- **Work to complete**:
[1] Name the magazines that the interview excerpt on Psychedelic Sex says Dian Hanson began to edit in 1976.
[2] Resume the interview excerpt on Psychedelic Sex, continuing past its last sentence.

- **Source extract**:
Zodiac Lovers Day-Glo poster, 1973.
Dian Hanson has made a career of “probing the subtleties of male lust.” In 1976, she began to edit such successful fetish magazines as Juggs, Oui, Leg Show, and Outlaw Biker. Pornography, at that time, had just gone through one of its more awkward phases. Amid the psychedelia and taboo-busting of the sexual revolution, men’s magazines weren’t sure how far to go in depicting free love; an industry built on forbidden fantasy risked being outpaced by real life.
That dilemma is at the heart of Psychedelic Sex, which catalogs, with more than four hundred pages of art, the attempts by men’s glossies to offer an authentic hippie sex trip. More than an exercise in kitsch, the book captures a shift in male sexuality—it reminds of a time when pornography and the stories it tells about our culture were completely different than they are today.
Hanson, who’s now the official “sexy editor” of Taschen Books, is uniquely informed, having seen pornography as a photo and text editor, an advice writer, an occasional model, and a true fan. From her home in Los Angeles, she spoke to me about changing mores, the contempt for pornography even among those who make and consume it, and the many misconceptions of the male psyche.
Psychedelic Sex is about magazines from the late sixties and early seventies, which you seem to have a vast knowledge of, even though you didn’t start editing magazines until 1976.
This book was an offshoot of my six-volume history of men’s magazines. When I was doing the fourth through sixth volumes of that, I hooked up with a collector in San Francisco—Eric Gotland, who was a rock manager. He made a lot of money with Third Eye Blind and used it to fulfill his adolescent fantasy of owning every issue of every men’s magazine ever made. Of course, once he started on this journey, he found that there were so many men’s magazines that it was impossible to buy them all. Still, he filled a warehouse in the Potrero Hill section of San Francisco with these magazines, buying like a lunatic on eBay and everyplace he could find them. I would go up there and go through the boxes with him, which was a joy. We started finding all this psychedelic stuff, and he was a particular fan of it—he’d been too young to be a part of the sexual revolution, but he was fascinated by it, as any ten-year-old boy would be. We decided that this would make a great book on its own, mapping this strange subgenre that tried to represent hippies and hippie sex and the drug experience for straight guys who felt left out of the whole sexual revolution. They went on from about 1967 to about 1973.

- **Information supplied**:

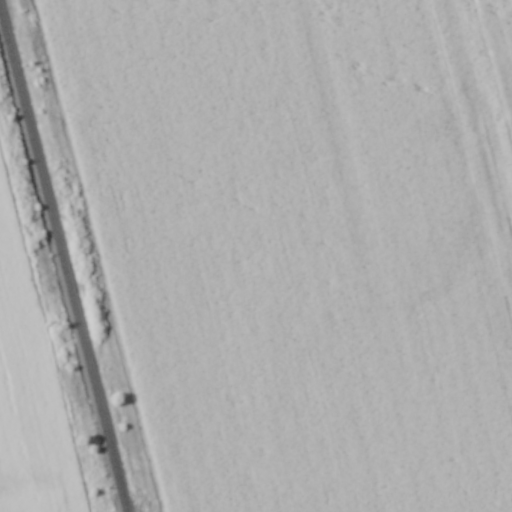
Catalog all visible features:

- **Answers provided**:
[1] Juggs, Oui, Leg Show and Outlaw Biker

[2]
It does seem like there’s a remove from the magazines here and what you’re used to seeing as a representation of the movement. Do you feel like that’s common in pornography—that it exists at a remove from the culture?
Certainly it’s all inspired by the culture. But our sexuality is formed at an early age—four, five, six years old—and the guys who were looking at these magazines were guys from, say, the World War II generation. The things that were going to be triggers for them were no longer current by the late sixties. What you see are magazines made by other guys from that generation, sharing in a fantasy about the current time that doesn’t actually reflect the current time. It’s just like how we saw hippies in movies back in, say, the seventies—they didn’t look like hippies, they looked like Hollywood fantasies, idealized hippies, because they were concocted by fifty-year-old men dreaming, taking the Marilyn Monroe aesthetic and dressing it up in a fringe vest. By the time you’re actually expressing your sexuality, it’s already out of date. I can remember a man saying his sexuality came from lying on the floor watching TV westerns when he was a little boy, seeing women kidnapped and tied up and tied to the railroad tracks. By the time he grew up, it was the 1980s. Nothing like that was on television anymore. And yet this was still what aroused him. For pornography to hit his sweet spot, it had to be antiquated.
Where It’s At magazine, 1970.
You’re something of an expert on sexual fantasy. What are your research methods?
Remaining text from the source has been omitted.